-------- Data supplied --------
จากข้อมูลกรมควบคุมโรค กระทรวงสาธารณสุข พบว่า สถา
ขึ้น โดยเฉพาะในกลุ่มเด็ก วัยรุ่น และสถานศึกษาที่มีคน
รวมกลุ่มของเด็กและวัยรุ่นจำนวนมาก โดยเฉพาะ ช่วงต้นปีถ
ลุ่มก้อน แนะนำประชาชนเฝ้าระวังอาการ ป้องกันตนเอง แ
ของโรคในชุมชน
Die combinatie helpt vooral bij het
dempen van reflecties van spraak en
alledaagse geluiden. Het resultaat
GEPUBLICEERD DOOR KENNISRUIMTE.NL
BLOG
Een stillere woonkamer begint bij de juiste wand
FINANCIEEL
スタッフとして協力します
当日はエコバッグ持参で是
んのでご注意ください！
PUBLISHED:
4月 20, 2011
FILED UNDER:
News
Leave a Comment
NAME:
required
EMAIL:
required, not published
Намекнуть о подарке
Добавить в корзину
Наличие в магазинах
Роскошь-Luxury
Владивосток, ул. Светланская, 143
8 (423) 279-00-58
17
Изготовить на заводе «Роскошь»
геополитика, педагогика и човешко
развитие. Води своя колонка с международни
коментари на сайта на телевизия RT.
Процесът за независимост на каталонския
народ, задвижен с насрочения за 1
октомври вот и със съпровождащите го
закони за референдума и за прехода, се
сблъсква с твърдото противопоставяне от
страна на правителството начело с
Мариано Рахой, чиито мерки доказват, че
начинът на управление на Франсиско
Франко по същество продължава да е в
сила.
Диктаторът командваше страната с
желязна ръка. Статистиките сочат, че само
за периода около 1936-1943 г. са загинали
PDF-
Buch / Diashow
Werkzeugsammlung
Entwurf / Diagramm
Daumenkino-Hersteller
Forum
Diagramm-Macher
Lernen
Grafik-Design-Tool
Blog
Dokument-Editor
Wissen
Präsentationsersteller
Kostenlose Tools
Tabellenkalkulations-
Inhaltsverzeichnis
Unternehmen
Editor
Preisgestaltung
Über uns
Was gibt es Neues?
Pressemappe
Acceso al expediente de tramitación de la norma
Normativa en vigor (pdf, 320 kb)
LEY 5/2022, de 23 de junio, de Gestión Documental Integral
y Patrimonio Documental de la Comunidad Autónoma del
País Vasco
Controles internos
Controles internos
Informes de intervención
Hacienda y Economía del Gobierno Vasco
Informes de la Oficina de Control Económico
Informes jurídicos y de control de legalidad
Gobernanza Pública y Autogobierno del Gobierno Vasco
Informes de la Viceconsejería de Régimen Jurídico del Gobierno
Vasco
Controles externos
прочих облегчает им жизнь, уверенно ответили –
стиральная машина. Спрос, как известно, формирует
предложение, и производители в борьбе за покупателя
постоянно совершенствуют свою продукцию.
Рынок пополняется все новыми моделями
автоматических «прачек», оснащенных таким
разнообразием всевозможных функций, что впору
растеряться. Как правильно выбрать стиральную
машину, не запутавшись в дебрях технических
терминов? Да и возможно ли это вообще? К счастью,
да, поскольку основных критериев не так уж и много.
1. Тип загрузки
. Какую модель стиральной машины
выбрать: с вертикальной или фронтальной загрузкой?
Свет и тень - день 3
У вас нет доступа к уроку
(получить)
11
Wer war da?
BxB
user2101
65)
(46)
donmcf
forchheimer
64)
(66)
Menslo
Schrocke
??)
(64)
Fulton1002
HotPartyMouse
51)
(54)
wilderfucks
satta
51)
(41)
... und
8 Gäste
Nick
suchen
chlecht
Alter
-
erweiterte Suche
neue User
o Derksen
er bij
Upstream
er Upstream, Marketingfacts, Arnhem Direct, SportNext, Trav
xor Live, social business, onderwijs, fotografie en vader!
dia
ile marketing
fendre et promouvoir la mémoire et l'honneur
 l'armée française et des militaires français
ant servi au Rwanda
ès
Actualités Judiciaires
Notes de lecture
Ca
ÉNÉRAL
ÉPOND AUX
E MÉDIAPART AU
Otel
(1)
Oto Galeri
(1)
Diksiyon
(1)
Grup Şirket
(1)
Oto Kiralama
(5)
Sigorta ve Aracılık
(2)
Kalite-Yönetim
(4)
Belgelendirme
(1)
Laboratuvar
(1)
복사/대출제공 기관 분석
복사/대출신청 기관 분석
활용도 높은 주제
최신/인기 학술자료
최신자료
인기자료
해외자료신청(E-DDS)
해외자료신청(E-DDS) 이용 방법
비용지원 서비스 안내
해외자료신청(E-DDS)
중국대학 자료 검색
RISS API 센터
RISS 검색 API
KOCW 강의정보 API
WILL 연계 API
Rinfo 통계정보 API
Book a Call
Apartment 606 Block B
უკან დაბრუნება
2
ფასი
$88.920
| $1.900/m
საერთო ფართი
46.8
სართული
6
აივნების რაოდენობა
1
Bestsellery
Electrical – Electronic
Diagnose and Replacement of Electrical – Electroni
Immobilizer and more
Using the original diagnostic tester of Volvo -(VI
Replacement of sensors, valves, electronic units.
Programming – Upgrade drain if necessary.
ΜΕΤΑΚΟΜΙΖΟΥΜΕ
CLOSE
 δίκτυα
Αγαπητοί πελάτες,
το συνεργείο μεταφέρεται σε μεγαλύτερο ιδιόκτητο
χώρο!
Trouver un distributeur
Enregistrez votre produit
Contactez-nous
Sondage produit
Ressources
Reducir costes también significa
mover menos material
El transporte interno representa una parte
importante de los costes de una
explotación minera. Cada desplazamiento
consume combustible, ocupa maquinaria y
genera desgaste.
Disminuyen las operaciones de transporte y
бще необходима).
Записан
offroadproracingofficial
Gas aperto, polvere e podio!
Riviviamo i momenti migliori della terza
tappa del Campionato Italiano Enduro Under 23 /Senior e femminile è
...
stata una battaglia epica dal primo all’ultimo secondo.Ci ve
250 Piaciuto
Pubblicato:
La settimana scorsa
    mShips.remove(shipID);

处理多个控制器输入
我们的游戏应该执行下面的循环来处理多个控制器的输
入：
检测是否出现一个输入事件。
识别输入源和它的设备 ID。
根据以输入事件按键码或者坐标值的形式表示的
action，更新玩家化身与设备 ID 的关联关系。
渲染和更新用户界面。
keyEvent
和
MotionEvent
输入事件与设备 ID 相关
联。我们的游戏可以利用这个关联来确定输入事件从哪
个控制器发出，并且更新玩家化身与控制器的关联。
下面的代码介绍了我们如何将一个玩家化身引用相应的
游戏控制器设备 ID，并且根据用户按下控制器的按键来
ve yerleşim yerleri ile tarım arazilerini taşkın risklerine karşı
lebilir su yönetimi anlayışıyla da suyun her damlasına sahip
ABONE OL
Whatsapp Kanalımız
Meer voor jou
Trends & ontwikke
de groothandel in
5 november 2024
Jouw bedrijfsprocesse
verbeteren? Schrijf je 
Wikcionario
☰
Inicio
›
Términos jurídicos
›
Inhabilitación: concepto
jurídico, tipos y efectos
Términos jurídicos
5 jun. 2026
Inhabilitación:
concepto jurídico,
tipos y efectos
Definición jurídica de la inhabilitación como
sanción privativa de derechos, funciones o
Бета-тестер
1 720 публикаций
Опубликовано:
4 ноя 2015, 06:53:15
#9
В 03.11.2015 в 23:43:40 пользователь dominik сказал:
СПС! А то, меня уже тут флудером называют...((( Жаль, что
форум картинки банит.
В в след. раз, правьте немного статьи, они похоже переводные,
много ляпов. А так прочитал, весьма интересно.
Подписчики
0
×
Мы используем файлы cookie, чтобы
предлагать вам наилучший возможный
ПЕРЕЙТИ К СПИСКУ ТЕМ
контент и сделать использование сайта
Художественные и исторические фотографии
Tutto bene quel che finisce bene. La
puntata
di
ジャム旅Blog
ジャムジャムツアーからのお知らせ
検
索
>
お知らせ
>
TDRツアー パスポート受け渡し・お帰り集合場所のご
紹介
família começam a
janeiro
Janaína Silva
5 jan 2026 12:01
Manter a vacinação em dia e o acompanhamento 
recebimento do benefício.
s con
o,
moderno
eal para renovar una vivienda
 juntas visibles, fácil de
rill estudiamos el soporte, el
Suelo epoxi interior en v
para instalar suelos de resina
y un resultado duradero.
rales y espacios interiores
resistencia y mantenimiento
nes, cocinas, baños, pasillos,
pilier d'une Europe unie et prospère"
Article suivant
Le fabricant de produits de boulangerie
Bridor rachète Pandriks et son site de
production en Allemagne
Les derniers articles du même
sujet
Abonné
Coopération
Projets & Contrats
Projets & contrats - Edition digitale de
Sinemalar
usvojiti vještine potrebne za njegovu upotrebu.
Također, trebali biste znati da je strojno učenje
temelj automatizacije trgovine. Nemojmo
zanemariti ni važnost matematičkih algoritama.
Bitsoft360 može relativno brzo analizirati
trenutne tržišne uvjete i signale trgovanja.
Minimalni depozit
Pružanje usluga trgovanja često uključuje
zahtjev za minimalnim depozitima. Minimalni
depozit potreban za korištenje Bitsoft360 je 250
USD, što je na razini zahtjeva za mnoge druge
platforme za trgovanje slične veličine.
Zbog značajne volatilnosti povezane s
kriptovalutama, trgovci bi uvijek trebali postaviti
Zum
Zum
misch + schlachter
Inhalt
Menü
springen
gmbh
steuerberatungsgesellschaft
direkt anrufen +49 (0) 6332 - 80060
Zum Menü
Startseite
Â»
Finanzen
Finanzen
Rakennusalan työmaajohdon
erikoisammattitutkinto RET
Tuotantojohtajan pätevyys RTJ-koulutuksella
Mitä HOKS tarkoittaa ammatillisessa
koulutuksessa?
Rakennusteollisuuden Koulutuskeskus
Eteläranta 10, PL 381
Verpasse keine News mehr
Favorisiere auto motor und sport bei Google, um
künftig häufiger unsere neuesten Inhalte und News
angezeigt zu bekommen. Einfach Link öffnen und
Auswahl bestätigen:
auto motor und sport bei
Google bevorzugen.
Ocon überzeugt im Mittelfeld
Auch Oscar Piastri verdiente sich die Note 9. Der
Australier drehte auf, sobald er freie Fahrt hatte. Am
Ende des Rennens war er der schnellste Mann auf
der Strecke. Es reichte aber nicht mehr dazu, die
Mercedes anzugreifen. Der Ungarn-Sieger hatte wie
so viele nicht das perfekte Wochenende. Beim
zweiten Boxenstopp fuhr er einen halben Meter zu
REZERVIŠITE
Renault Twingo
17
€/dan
--------
**Requirement**
Look through the entries and return each line that has the word "trgovanja" in it.

**Task response**
trenutne tržišne uvjete i signale trgovanja.
Pružanje usluga trgovanja često uključuje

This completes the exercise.